**** Extracted information

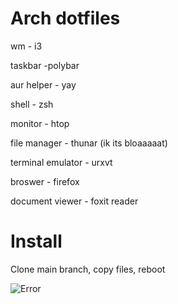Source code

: # Arch dotfiles
wm - i3

taskbar -polybar

aur helper - yay

shell - zsh 

monitor - htop

file manager - thunar (ik its bloaaaaat)

terminal emulator - urxvt

broswer - firefox

document viewer - foxit reader

# Install
Clone main branch, copy files, reboot

![Error](https://github.com/RishiKakade/dotfiles/blob/master/Pictures/setup.png)
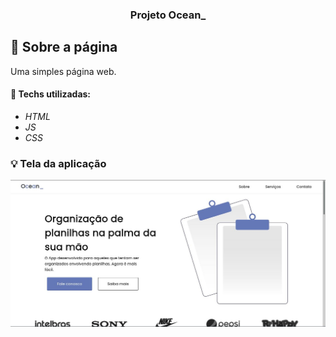<h3 align="center">
  Projeto Ocean_
</h3>

## :rocket: Sobre a página

Uma simples página web.

#### :wrench: Techs utilizadas:
* _HTML_
* _JS_
* _CSS_

### :bulb: Tela da aplicação

![image](https://github.com/JonanthaW/Ocean_/blob/main/img/example1.jpg)
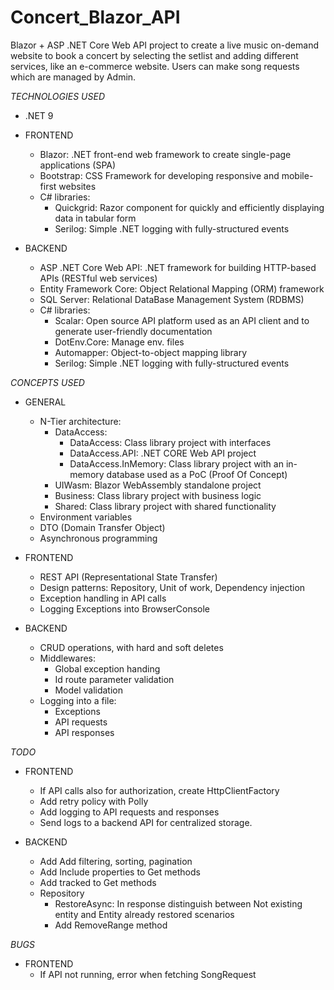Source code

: # Concert_Blazor_API

Blazor + ASP .NET Core Web API project to create a live music on-demand website to book a concert by selecting the setlist and adding different services, like an e-commerce website.
Users can make song requests which are managed by Admin.

_TECHNOLOGIES USED_

- .NET 9

- FRONTEND
  - Blazor: .NET front-end web framework to create single-page applications (SPA)
  - Bootstrap: CSS Framework for developing responsive and mobile-first websites
  - C# libraries:
    - Quickgrid: Razor component for quickly and efficiently displaying data in tabular form
    - Serilog: Simple .NET logging with fully-structured events

- BACKEND
  - ASP .NET Core Web API: .NET framework for building HTTP-based APIs (RESTful web services)
  - Entity Framework Core: Object Relational Mapping (ORM) framework
  - SQL Server: Relational DataBase Management System (RDBMS)
  - C# libraries:
    - Scalar: Open source API platform used as an API client and to generate user-friendly documentation
    - DotEnv.Core: Manage env. files
	- Automapper: Object-to-object mapping library
	- Serilog: Simple .NET logging with fully-structured events

_CONCEPTS USED_

- GENERAL
  - N-Tier architecture:
    - DataAccess: 
	  - DataAccess: Class library project with interfaces
	  - DataAccess.API: .NET CORE Web API project
	  - DataAccess.InMemory: Class library project with an in-memory database used as a PoC (Proof Of Concept)
	- UIWasm: Blazor WebAssembly standalone project
	- Business: Class library project with business logic
	- Shared: Class library project with shared functionality
  - Environment variables
  - DTO (Domain Transfer Object)
  - Asynchronous programming

- FRONTEND
  - REST API (Representational State Transfer)
  - Design patterns: Repository, Unit of work, Dependency injection
  - Exception handling in API calls
  - Logging Exceptions into BrowserConsole

- BACKEND
  - CRUD operations, with hard and soft deletes
  - Middlewares:
    - Global exception handing
    - Id route parameter validation
    - Model validation
  - Logging into a file:
    - Exceptions
	- API requests
	- API responses

_TODO_

- FRONTEND
  - If API calls also for authorization, create HttpClientFactory
  - Add retry policy with Polly
  - Add logging to API requests and responses
  - Send logs to a backend API for centralized storage.

- BACKEND
  - Add Add filtering, sorting, pagination
  - Add Include properties to Get methods
  - Add tracked to Get methods
  - Repository
    - RestoreAsync: In response distinguish between Not existing entity and Entity already restored scenarios
	- Add RemoveRange method
 
_BUGS_

- FRONTEND
  - If API not running, error when fetching SongRequest
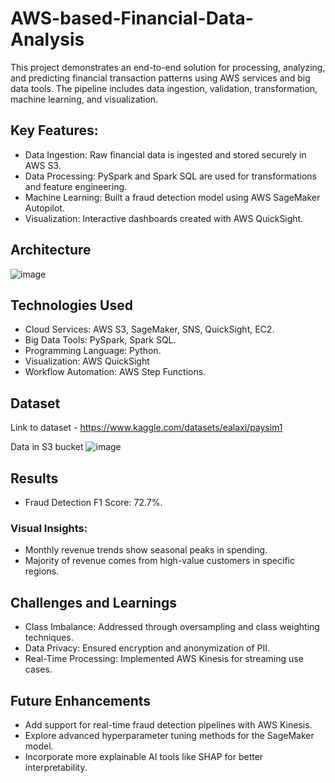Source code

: # AWS-based-Financial-Data-Analysis

This project demonstrates an end-to-end solution for processing, analyzing, and predicting financial transaction patterns using AWS services and big data tools. The pipeline includes data ingestion, validation, transformation, machine learning, and visualization.

## Key Features:
- Data Ingestion: Raw financial data is ingested and stored securely in AWS S3.
- Data Processing: PySpark and Spark SQL are used for transformations and feature engineering.
- Machine Learning: Built a fraud detection model using AWS SageMaker Autopilot.
- Visualization: Interactive dashboards created with AWS QuickSight.

## Architecture
![image](https://github.com/user-attachments/assets/896b1903-61b9-415e-82d8-f0b6ee9fddf8)

## Technologies Used
- Cloud Services: AWS S3, SageMaker, SNS, QuickSight, EC2.
- Big Data Tools: PySpark, Spark SQL.
- Programming Language: Python.
- Visualization: AWS QuickSight
- Workflow Automation: AWS Step Functions.

## Dataset
Link to dataset - https://www.kaggle.com/datasets/ealaxi/paysim1

Data in S3 bucket
![image](https://github.com/user-attachments/assets/d395ec83-2dbe-4348-a4cf-53daf3fad28a)

## Results
- Fraud Detection F1 Score: 72.7%.
### Visual Insights:
- Monthly revenue trends show seasonal peaks in spending.
- Majority of revenue comes from high-value customers in specific regions.

## Challenges and Learnings
- Class Imbalance: Addressed through oversampling and class weighting techniques.
- Data Privacy: Ensured encryption and anonymization of PII.
- Real-Time Processing: Implemented AWS Kinesis for streaming use cases.

## Future Enhancements
- Add support for real-time fraud detection pipelines with AWS Kinesis.
- Explore advanced hyperparameter tuning methods for the SageMaker model.
- Incorporate more explainable AI tools like SHAP for better interpretability.
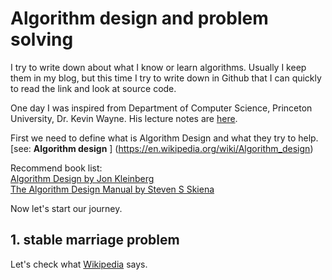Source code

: # Algorithm design and problem solving

I try to write down about what I know or learn algorithms. Usually I keep them in my blog, but this time I try to write down in Github that
I can quickly to read the link and look at source code.

One day I was inspired from Department of Computer Science, Princeton University, Dr. Kevin Wayne. His lecture notes are [here](http://www.cs.princeton.edu/~wayne/kleinberg-tardos/).

First we need to define what is Algorithm Design and what they try to help. [see: **Algorithm design** ] (https://en.wikipedia.org/wiki/Algorithm_design)

>
Recommend book list:  
[Algorithm Design by Jon Kleinberg ](http://www.amazon.com/Algorithm-Design-Jon-Kleinberg/dp/0321295358)  
[The Algorithm Design Manual by Steven S Skiena  ](http://www.amazon.com/Algorithm-Design-Manual-Steven-Skiena/dp/1848000693/ref=sr_1_1?s=books&ie=UTF8&qid=1457570078&sr=1-1&keywords=algorithm+design+manual)

Now let's start our journey.
## 1. stable marriage problem
Let's check what [Wikipedia](https://en.wikipedia.org/wiki/Stable_marriage_problem) says.
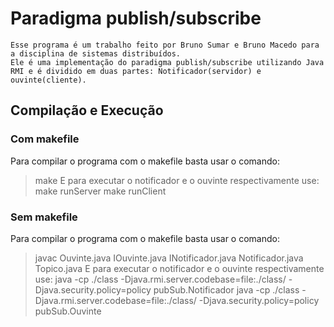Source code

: # Paradigma publish/subscribe

    Esse programa é um trabalho feito por Bruno Sumar e Bruno Macedo para a disciplina de sistemas distribuídos. 
    Ele é uma implementação do paradigma publish/subscribe utilizando Java RMI e é dividido em duas partes: Notificador(servidor) e ouvinte(cliente).
    
## Compilação e Execução

### Com makefile
Para compilar o programa com o makefile basta usar o comando:
>make
E para executar o notificador e o ouvinte respectivamente use:
>make runServer
>make runClient

### Sem makefile
Para compilar o programa com o makefile basta usar o comando:
>javac Ouvinte.java IOuvinte.java INotificador.java Notificador.java Topico.java
E para executar o notificador e o ouvinte respectivamente use:
>java -cp ./class -Djava.rmi.server.codebase=file:./class/ -Djava.security.policy=policy pubSub.Notificador
>java -cp ./class -Djava.rmi.server.codebase=file:./class/ -Djava.security.policy=policy pubSub.Ouvinte
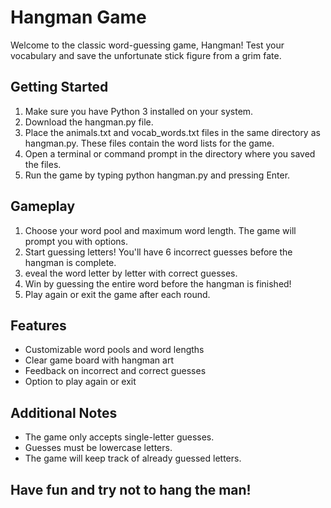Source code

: # Hangman Game

Welcome to the classic word-guessing game, Hangman! Test your vocabulary and save the unfortunate stick figure from a grim fate.

## Getting Started
1. Make sure you have Python 3 installed on your system.
2. Download the hangman.py file.
3. Place the animals.txt and vocab_words.txt files in the same directory as hangman.py. These files contain the word lists for the game.
4. Open a terminal or command prompt in the directory where you saved the files.
5. Run the game by typing python hangman.py and pressing Enter.

## Gameplay
1. Choose your word pool and maximum word length. The game will prompt you with options.
2. Start guessing letters! You'll have 6 incorrect guesses before the hangman is complete.
3. eveal the word letter by letter with correct guesses.
4. Win by guessing the entire word before the hangman is finished!
5. Play again or exit the game after each round.

## Features
* Customizable word pools and word lengths
* Clear game board with hangman art
* Feedback on incorrect and correct guesses
* Option to play again or exit

## Additional Notes
* The game only accepts single-letter guesses.
* Guesses must be lowercase letters.
* The game will keep track of already guessed letters.

## Have fun and try not to hang the man!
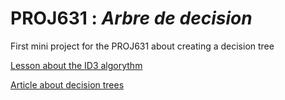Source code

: # PROJ631 : _Arbre de decision_
First mini project for the PROJ631 about creating a decision tree

[Lesson about the ID3 algorythm](https://iq.opengenus.org/id3-algorithm/)

[Article about decision trees](https://towardsdatascience.com/decision-trees-for-classification-id3-algorithm-explained-89df76e72df1)
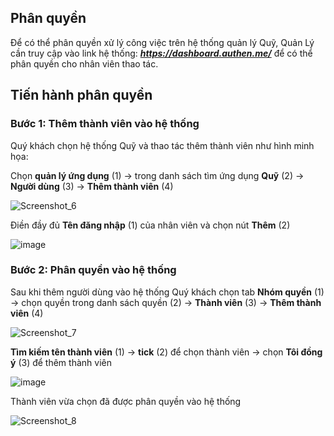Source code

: 
## Phân quyền

Để có thể phân quyền xử lý công việc trên hệ thống quản lý Quỹ, Quản Lý cần truy cập vào link hệ thống:
***https://dashboard.authen.me/***
để có thể phân quyền cho nhân viên thao tác.

## Tiến hành phân quyền
### Bước 1: Thêm thành viên vào hệ thống 
Quý khách chọn hệ thống Quỹ và thao tác thêm thành viên như hình minh họa:

Chọn **quản lý ứng dụng** (1) -> trong danh sách tìm ứng dụng **Quỹ** (2) -> **Người dùng** (3) -> **Thêm thành viên** (4)

![Screenshot_6](https://user-images.githubusercontent.com/109578103/189466025-6832e78e-f520-467f-bb74-151c9f0249f4.png)

Điền đầy đủ **Tên đăng nhập** (1) của nhân viên và chọn nút **Thêm** (2)

![image](https://user-images.githubusercontent.com/109578103/189465587-177b388d-a742-40b6-ab5a-c0c429c412ff.png)


### Bước 2: Phân quyền vào hệ thống

Sau khi thêm người dùng vào hệ thống Quý khách chọn tab **Nhóm quyền** (1) -> chọn quyền trong danh sách quyền (2) -> **Thành viên** (3) -> **Thêm thành viên** (4)

![Screenshot_7](https://user-images.githubusercontent.com/109578103/189465821-9c5231da-87b7-4562-8009-fe725f8f5820.png)

**Tìm kiếm tên thành viên** (1) -> **tick** (2) để chọn thành viên -> chọn **Tôi đồng ý** (3) để thêm thành viên

![image](https://user-images.githubusercontent.com/109578103/189466013-9269cc7e-0324-4ac4-8b3c-b0fdc47da0d9.png)

Thành viên vừa chọn đã được phân quyền vào hệ thống

![Screenshot_8](https://user-images.githubusercontent.com/109578103/189466170-6431e99f-e8fe-4293-8397-a9142c1a2ad0.png)


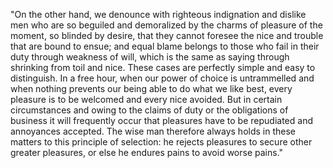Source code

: "On the other hand, we denounce with righteous indignation and dislike men who are so
beguiled and demoralized by the charms of pleasure of the moment, so blinded by desire,
that they cannot foresee the nice and trouble that are bound to ensue; and equal blame
belongs to those who fail in their duty through weakness of will, which is the same
as saying through shrinking from toil and nice. These cases are perfectly simple and
easy to distinguish. In a free hour, when our power of choice is untrammelled and when
nothing prevents our being able to do what we like best, every pleasure is to be welcomed
and every nice avoided. But in certain circumstances and owing to the claims of duty
or the obligations of business it will frequently occur that pleasures have to be
repudiated and annoyances accepted. The wise man therefore always holds in these matters
to this principle of selection: he rejects pleasures to secure other greater pleasures,
or else he endures pains to avoid worse pains."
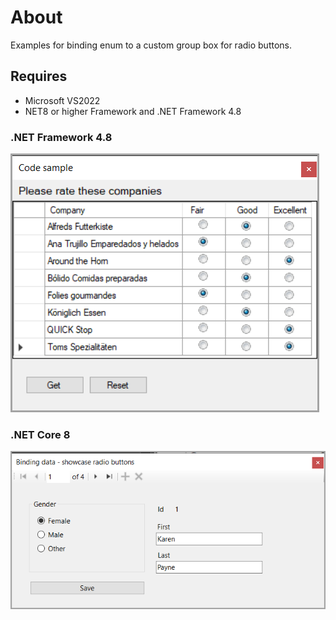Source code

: # About

Examples for binding enum to a custom group box for radio buttons.

## Requires

- Microsoft VS2022
- NET8 or higher Framework and .NET Framework 4.8

### .NET Framework 4.8

![net48](assets/figure1.png)

### .NET Core 8

![core](assets/figure2.png)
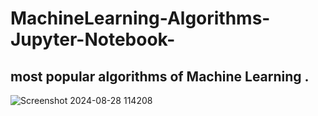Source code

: # MachineLearning-Algorithms-Jupyter-Notebook-

most popular algorithms of  Machine Learning .
-----------------------------------------
![Screenshot 2024-08-28 114208](https://github.com/user-attachments/assets/0d43d380-e3f6-4426-9994-9aa048be93d7 )
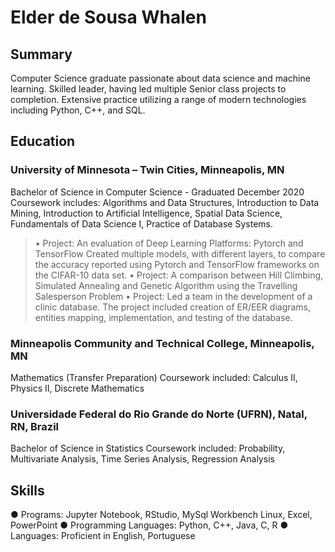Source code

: # Elder de Sousa Whalen

## Summary
Computer Science graduate passionate about data science and machine learning. Skilled leader, having led multiple Senior class projects to completion. Extensive practice utilizing a range of modern technologies including Python, C++, and SQL.

## Education

### University of Minnesota – Twin Cities, Minneapolis, MN
Bachelor of Science in Computer Science - Graduated December 2020
Coursework includes: Algorithms and Data Structures, Introduction to Data Mining, Introduction to Artificial Intelligence, Spatial Data Science, Fundamentals of Data Science I, Practice of Database Systems.

> •	Project: An evaluation of Deep Learning Platforms: Pytorch and TensorFlow
Created multiple models, with different layers, to compare the accuracy reported using Pytorch and TensorFlow frameworks on the CIFAR-10 data set.
•	Project: A comparison between Hill Climbing, Simulated Annealing and Genetic Algorithm using the Travelling Salesperson Problem
•	Project: Led a team in the development of a clinic database. The project included creation of ER/EER diagrams, entities mapping, implementation, and testing of the database.


### Minneapolis Community and Technical College, Minneapolis, MN
Mathematics (Transfer Preparation)
Coursework included: Calculus II, Physics II, Discrete Mathematics

### Universidade Federal do Rio Grande do Norte (UFRN), Natal, RN, Brazil
Bachelor of Science in Statistics
Coursework included: Probability, Multivariate Analysis, Time Series Analysis, Regression Analysis

## Skills
●	Programs: Jupyter Notebook, RStudio, MySql Workbench Linux, Excel, PowerPoint
●	Programming Languages: Python, C++, Java, C, R
●	Languages: Proficient in English, Portuguese
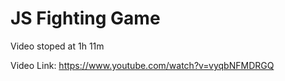 # JS Fighting Game

Video stoped at 1h 11m

Video Link: https://www.youtube.com/watch?v=vyqbNFMDRGQ
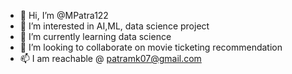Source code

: - 👋 Hi, I’m @MPatra122
- 👀 I’m interested in AI,ML, data science project
- 🌱 I’m currently learning data science
- 💞️ I’m looking to collaborate on movie ticketing recommendation
- 📫 I am reachable @ patramk07@gmail.com

<!---
MPatra122/MPatra122 is a ✨ special ✨ repository because its `README.md` (this file) appears on your GitHub profile.
You can click the Preview link to take a look at your changes.
--->
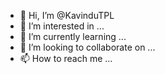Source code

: - 👋 Hi, I’m @KavinduTPL
- 👀 I’m interested in ...
- 🌱 I’m currently learning ...
- 💞️ I’m looking to collaborate on ...
- 📫 How to reach me ...

<!---
KavinduTPL/KavinduTPL is a ✨ special ✨ repository because its `README.md` (this file) appears on your GitHub profile.
You can click the Preview link to take a look at your changes.
--->
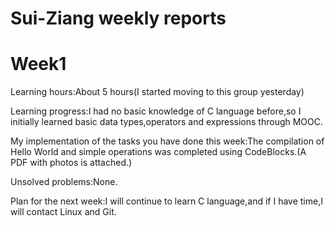 # Sui-Ziang weekly reports
# Week1
Learning hours:About 5 hours(I started moving to this group yesterday)

Learning progress:I had no basic knowledge of C language before,so I initially learned basic data types,operators and expressions through MOOC.

My implementation of the tasks you have done this week:The compilation of Hello World and simple operations was completed using CodeBlocks.(A PDF with photos is attached.)

Unsolved problems:None.

Plan for the next week:I will continue to learn C language,and if I have time,I will contact Linux and Git.
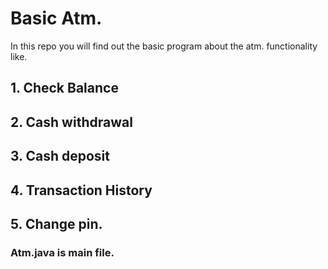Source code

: # Basic Atm.
In this repo you will find out the basic program about the atm.
functionality like.
## 1. Check Balance
## 2. Cash withdrawal 
## 3. Cash deposit 
## 4. Transaction History
## 5. Change pin.

### Atm.java is main file.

********

Anywhere the listing shows the word "Serilog", copy the full line.

    - Serilog: Simple .NET logging with fully-structured events
	- Serilog: Simple .NET logging with fully-structured events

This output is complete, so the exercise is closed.